AI improves productivity

18th November 2022 By: Leah Shelene Asaram - Features Reporter

AI improves productivity

DETECT AND EXTRACT The particle size analyser can be used to prevent the truck from tipping, in the event of oversize material, or to examine the mining performance
Photo by: Stone Three

The iron-ore mining sector continues to develop and enhance its productivity by introducing various types of sensors and information-capturing devices throughout the value chain to reduce production time and ensure fewer project interruptions. The devices achieve these goals using artificial intelligence (AI) sequencing.

Fourth Industrial Revolution mining solutions provider Stone Three process data analyst Bernard Coetzee says combining multiple data streams with several inputs and outputs is a very intricate task, even more so when there is complex interaction between the inputs and outputs, which cannot be easily defined.

“This is why AI is significant in the devices for iron-ore mining – it enables miners to decipher huge quantities of information, quickly and accurately,” he enthuses.

Further, he notes downtime, owing to run-of-mine (RoM) material that is out of specification, is a large contributor to overall plant downtime and, thus, also to plant availability.

“It is, therefore, vital to not only ensure a constant and stable RoM particle size distribution but also prevent any oversize or foreign material from entering the process.”

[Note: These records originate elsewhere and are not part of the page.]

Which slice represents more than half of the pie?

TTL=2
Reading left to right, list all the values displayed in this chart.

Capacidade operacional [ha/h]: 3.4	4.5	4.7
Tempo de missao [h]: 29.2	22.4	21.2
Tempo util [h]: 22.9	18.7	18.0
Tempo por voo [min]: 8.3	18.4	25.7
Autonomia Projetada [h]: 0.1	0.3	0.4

At an iron-ore mine in South Africa, Stone Three’s truck camera particle size analyser is used to achieve both these goals. It examines images taken as, or before, the truck tips. It then uses the machine learning (ML) models to examine the particles present, and finally presents an observed reading of the material.

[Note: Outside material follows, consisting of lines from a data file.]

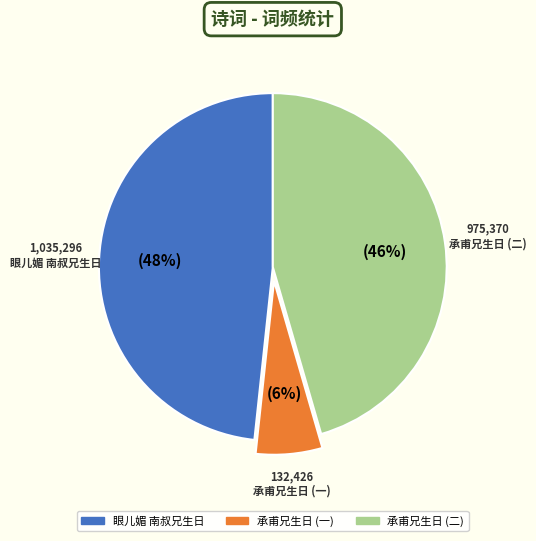

To the nearest percent, what is the average slice percentage?

33%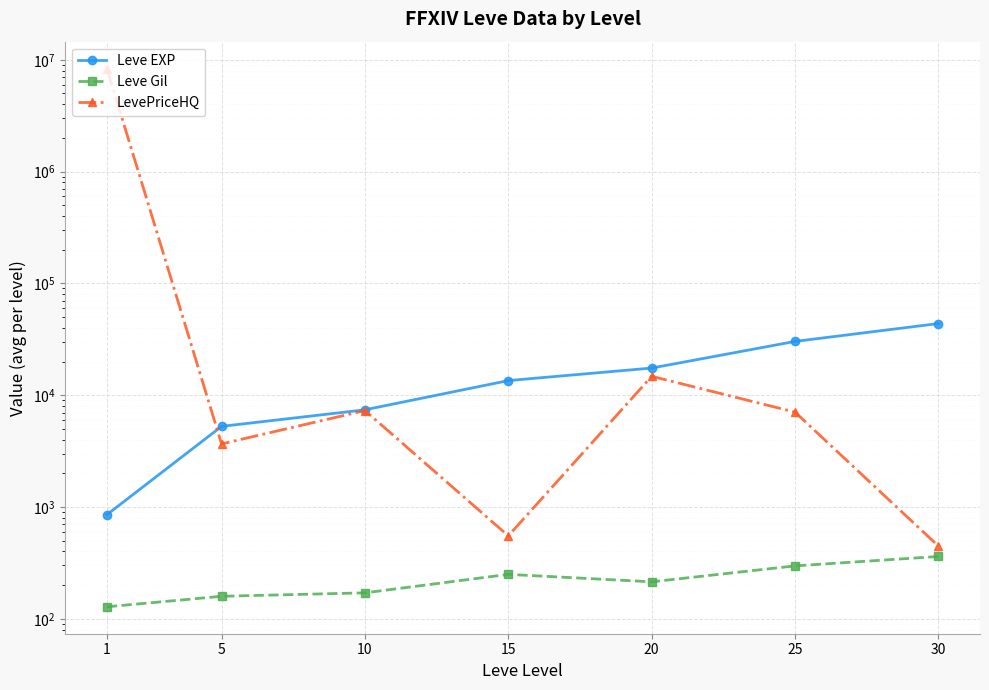

Reading left to right, extract all data points from this chart.

Leve EXP: 853.3	5261.7	7400.0	13510.0	17486.7	30270.0	43730.0
Leve Gil: 128.0	159.0	170.7	249.7	214.2	297.3	361.0
LevePriceHQ: 8341586.7	3666.7	7289.5	551.8	14753.2	7053.7	447.0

The impact of this information is far-reaching, with some use cases including tracking the percentage fines and how that relates to mining and dense- media separation performance, and real-time oversize particle detection and prevention, says Coetzee.

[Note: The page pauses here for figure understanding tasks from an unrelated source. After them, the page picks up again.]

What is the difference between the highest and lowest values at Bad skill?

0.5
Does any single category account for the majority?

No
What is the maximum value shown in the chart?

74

The particle size analyser can be used to prevent the truck from tipping, in the event of oversize material, or to examine the mining performance by building longer-term analysing trends. It can also detect foreign objects during iron-ore mining and this information can be used to alert and prevent the trucks from tipping and introducing the foreign object into the process.

The analyser detects these interruptions using its trained ML models, which examine the camera observing the tipping bins. It also allows for longer-term investigations into the mining performance.

Coetzee adds that there are two main challenges with ML models.

Firstly, since it uses a visual input with the cameras, it can examine only what can be seen and, therefore, is unable to detect the material on the truck bed and make inferences.

Secondly, the models are only trained on previous production events; thus, a sufficient history of similar events is required to train the model and improve its accuracy.

He comments that Stone Three’s process monitoring and diagnostic services are designed to complement the on-site monitoring services through trained and experienced process engineers and subject matter experts, who monitor client-specific key performance indicators and investigate possible causes.

“With the Stone Three process monitoring, and diagnostics team and site workers working together, the time from when issues are identified to when the issue is resolved is reduced considerably,” Coetzee concludes.